[Start of section]

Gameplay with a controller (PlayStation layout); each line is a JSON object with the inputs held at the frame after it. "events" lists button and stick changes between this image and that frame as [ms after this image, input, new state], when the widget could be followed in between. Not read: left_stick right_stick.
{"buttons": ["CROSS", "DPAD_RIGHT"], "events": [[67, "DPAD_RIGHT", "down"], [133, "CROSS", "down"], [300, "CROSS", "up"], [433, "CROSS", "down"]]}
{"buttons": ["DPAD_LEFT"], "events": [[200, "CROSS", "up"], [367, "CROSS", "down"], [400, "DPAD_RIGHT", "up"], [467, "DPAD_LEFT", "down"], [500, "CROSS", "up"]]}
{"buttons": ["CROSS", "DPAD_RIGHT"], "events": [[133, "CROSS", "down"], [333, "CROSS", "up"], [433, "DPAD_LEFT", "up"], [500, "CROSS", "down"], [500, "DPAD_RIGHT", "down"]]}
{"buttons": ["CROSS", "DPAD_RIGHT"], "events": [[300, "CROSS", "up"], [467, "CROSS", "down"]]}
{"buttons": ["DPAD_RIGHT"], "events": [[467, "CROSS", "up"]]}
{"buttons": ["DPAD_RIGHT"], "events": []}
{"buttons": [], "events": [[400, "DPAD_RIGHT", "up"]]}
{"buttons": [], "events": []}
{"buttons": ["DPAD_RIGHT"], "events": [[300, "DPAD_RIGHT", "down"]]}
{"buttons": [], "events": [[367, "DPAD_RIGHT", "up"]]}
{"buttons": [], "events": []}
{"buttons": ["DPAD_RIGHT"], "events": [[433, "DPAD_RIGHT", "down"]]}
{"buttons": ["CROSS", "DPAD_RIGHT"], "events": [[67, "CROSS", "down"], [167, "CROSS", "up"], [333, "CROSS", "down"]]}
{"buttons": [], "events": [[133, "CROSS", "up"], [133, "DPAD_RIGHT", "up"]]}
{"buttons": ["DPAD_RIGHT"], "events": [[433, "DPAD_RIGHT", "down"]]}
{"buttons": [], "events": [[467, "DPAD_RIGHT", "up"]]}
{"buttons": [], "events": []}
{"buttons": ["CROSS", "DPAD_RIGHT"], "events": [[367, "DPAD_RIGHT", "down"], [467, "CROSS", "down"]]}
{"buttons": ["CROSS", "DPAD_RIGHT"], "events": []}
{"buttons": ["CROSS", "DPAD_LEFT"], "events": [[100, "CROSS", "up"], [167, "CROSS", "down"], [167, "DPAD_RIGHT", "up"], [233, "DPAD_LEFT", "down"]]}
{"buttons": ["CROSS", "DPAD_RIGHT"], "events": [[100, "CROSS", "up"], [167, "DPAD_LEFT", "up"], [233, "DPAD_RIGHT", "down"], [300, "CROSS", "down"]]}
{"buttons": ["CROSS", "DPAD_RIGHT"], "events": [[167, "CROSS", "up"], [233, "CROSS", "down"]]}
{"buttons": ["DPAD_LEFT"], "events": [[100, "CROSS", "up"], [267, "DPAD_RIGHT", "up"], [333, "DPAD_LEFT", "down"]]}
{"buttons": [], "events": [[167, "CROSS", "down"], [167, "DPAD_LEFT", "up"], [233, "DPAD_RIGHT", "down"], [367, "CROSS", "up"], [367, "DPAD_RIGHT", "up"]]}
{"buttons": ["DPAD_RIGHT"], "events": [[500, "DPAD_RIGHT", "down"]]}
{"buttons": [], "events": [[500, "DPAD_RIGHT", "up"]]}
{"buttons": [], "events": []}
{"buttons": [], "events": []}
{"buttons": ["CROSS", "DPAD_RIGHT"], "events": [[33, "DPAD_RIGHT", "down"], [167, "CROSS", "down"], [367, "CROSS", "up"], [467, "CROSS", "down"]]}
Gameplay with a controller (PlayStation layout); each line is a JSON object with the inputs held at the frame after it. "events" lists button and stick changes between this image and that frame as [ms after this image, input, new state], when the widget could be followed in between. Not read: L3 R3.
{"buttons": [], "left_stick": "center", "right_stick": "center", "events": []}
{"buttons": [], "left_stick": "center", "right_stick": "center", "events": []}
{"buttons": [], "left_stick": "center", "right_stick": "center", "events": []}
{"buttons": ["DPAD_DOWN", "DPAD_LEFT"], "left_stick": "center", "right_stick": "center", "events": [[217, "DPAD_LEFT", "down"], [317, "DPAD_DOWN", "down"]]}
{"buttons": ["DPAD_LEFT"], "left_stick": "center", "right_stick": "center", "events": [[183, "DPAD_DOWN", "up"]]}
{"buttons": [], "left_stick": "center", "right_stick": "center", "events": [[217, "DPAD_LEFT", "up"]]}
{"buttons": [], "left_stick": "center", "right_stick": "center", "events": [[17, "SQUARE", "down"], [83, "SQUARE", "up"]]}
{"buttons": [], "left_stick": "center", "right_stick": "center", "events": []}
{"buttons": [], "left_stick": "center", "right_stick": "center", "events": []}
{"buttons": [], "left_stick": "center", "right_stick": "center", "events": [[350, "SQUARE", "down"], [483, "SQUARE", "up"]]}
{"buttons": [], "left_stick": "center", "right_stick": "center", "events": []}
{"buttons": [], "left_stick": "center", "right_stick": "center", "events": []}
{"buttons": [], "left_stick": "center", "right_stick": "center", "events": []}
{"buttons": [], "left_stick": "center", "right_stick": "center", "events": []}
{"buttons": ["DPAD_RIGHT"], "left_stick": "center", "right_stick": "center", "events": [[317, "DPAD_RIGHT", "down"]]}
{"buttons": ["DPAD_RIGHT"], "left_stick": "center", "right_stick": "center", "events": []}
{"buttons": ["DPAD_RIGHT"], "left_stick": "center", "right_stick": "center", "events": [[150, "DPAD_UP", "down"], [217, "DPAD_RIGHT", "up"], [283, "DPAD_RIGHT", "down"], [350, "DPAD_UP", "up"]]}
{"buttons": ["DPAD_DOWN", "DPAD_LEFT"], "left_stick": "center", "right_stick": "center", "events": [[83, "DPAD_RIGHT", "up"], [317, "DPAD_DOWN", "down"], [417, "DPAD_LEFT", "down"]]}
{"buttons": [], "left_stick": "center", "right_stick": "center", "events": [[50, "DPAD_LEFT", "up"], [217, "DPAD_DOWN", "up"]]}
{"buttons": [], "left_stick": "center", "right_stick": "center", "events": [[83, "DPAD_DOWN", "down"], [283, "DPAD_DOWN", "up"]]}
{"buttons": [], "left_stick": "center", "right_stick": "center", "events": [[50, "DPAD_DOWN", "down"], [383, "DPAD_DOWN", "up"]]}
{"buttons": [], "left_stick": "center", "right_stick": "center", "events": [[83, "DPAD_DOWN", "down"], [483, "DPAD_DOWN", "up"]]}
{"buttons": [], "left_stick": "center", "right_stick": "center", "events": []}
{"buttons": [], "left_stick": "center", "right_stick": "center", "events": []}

[End of section]

Search the data above for the string "SQUARE" and report each line that holds it.

{"buttons": [], "left_stick": "center", "right_stick": "center", "events": [[17, "SQUARE", "down"], [83, "SQUARE", "up"]]}
{"buttons": [], "left_stick": "center", "right_stick": "center", "events": [[350, "SQUARE", "down"], [483, "SQUARE", "up"]]}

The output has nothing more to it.